The Leadership Equation: Which of these 4 crucial elements are you missing?
Some leaders just have it! It’s like the secret sauce of people management. You can put them in any team or system and they will rally the troops. Their team respects them, their superiors respect them. We wish we could have a dozen of them. We think they must be natural-born leaders.
I no longer believe in natural-born leaders.
As an executive business coach, I work mainly with high-level leaders. The great leaders have all developed four similar core skills. They have the secret sauce! As the coach, I get to see behind the scenes in their businesses, and I will share with you that they are rarely natural-born leaders. In almost every case, they actually started out as very average leaders. They developed their skills with time, mistakes, and a lot of practice.
“Leaders are made, they are not born. They are made by hard effort, which is the price which all of us must pay to achieve any goal that is worthwhile.” –Vince Lombardi
Leadership = Emotional Intelligence + Integrity + Communication Skills + People
Element 1: Emotional Intelligence
Emotional Intelligence (EQ) is a branch of psychology that emerged in the 1990s led by Peter Salovey and John D. Meyer. Their paper “Emotional Intelligence” answered many questions about why some people are more successful than others**. EQ is the ability to perceive, control and evaluate emotions. Many studies on Emotional Intelligence agree that EQ is a strong determining factor is an individual’s success. These are crucial skills in Leadership. They allow the leader to navigate emotionally-charged situations, be sensitive to the stress levels of their team members, and create an enjoyable team dynamic.
Element 2: Integrity
Integrity is probably the most difficult component of leadership to define because it means different things to different people. The dictionary definition is “the quality of being honest and having strong moral principles; moral uprightness.” But we live in a society in which morality changes with almost every decade. Very rarely do two people have the exact same definition of integrity. Great leaders do not attempt to live according to everyone else’s definitions of integrity. Rather they are VERY clear on their own. Their team may not always agree with the leader, but they always know where they stand. That consistency builds trust and security within the team. In a business climate full of corporate scandals, trust in leadership teams is no longer a given. Trust is now an earned commodity, and it is earned through the integrity and consistency of the leader.
Element 3: Communication Skills
Good communication skills are the third element of leadership. Business is, at its core, problem-solving. Leadership is, at its core, people-solving. The two are connected. The problems we experience in business are almost always tied to people, and communication is the key to resolution of the problems. Business is fraught with challenging conversations. Hiring, firing, disciplining, motivating, instructing, reporting, delegating, arguing, listening, apologizing, following, agreeing, and disagreeing are all part of the regular communication of a leader. Great leaders do not shy away from the challenging conversations, nor do they yell their way through them. They possess the ability to navigate the tough talks of business with a calm demeanor and a clear head. They find a way to balance the corporate objectives while maintaining the relationship capital with the team members and clients.

[RECORDED INFORMATION]:
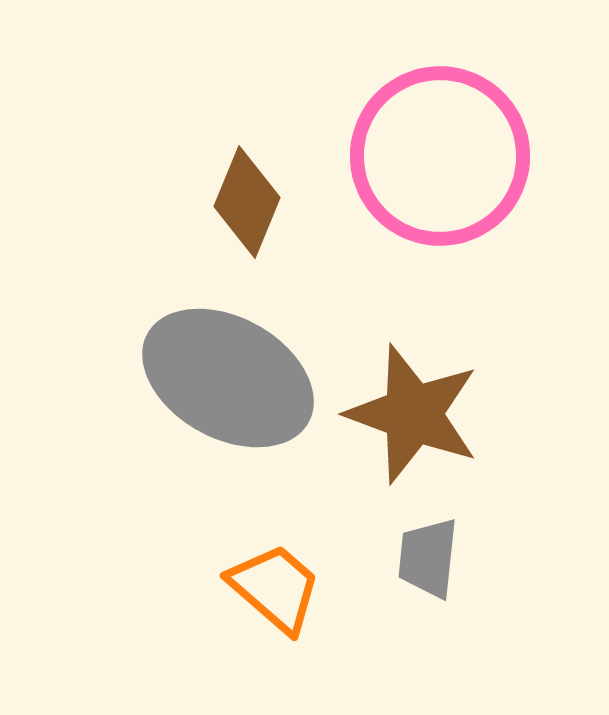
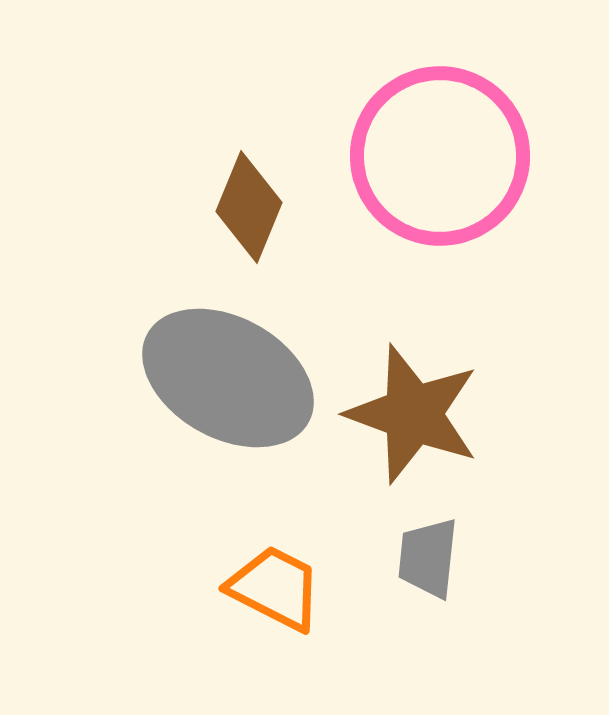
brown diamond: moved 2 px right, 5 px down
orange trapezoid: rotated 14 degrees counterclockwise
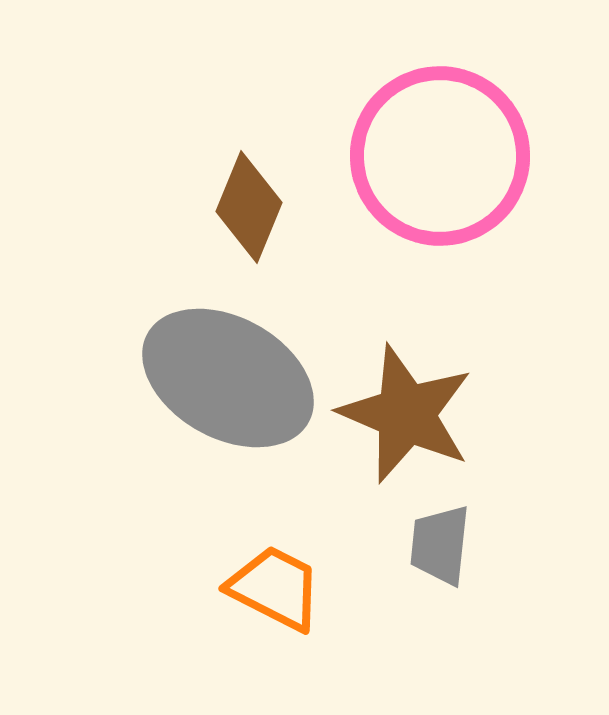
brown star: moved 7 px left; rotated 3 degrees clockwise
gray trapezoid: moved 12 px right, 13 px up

==

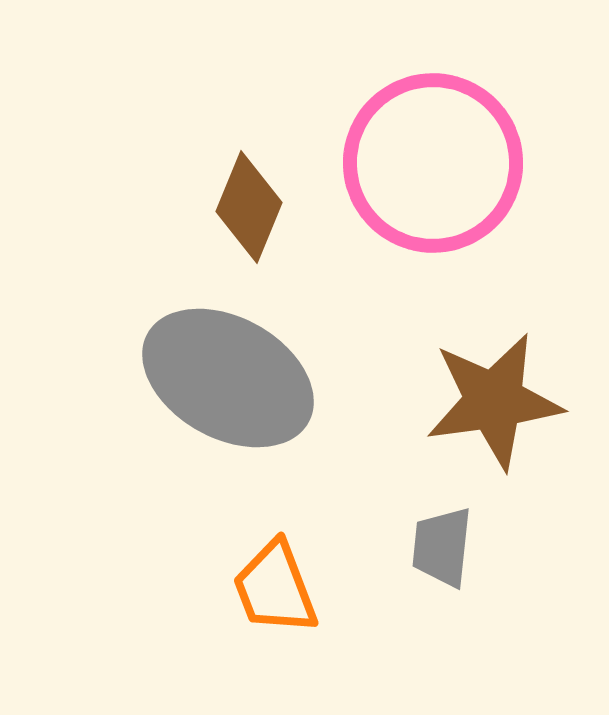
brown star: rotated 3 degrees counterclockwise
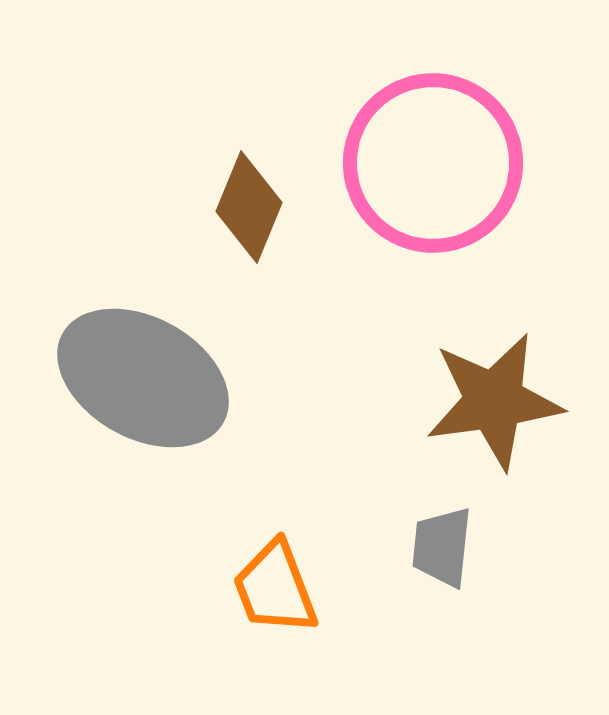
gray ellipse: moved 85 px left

[EXERCISE AIM]: Retype the leadership article from "Some leaders just" down to "be natural-born leaders.", matching its wording and punctuation.

[ANSWER TO THIS EXERCISE]:
Some leaders just have it! It’s like the secret sauce of people management. You can put them in any team or system and they will rally the troops. Their team respects them, their superiors respect them. We wish we could have a dozen of them. We think they must be natural-born leaders.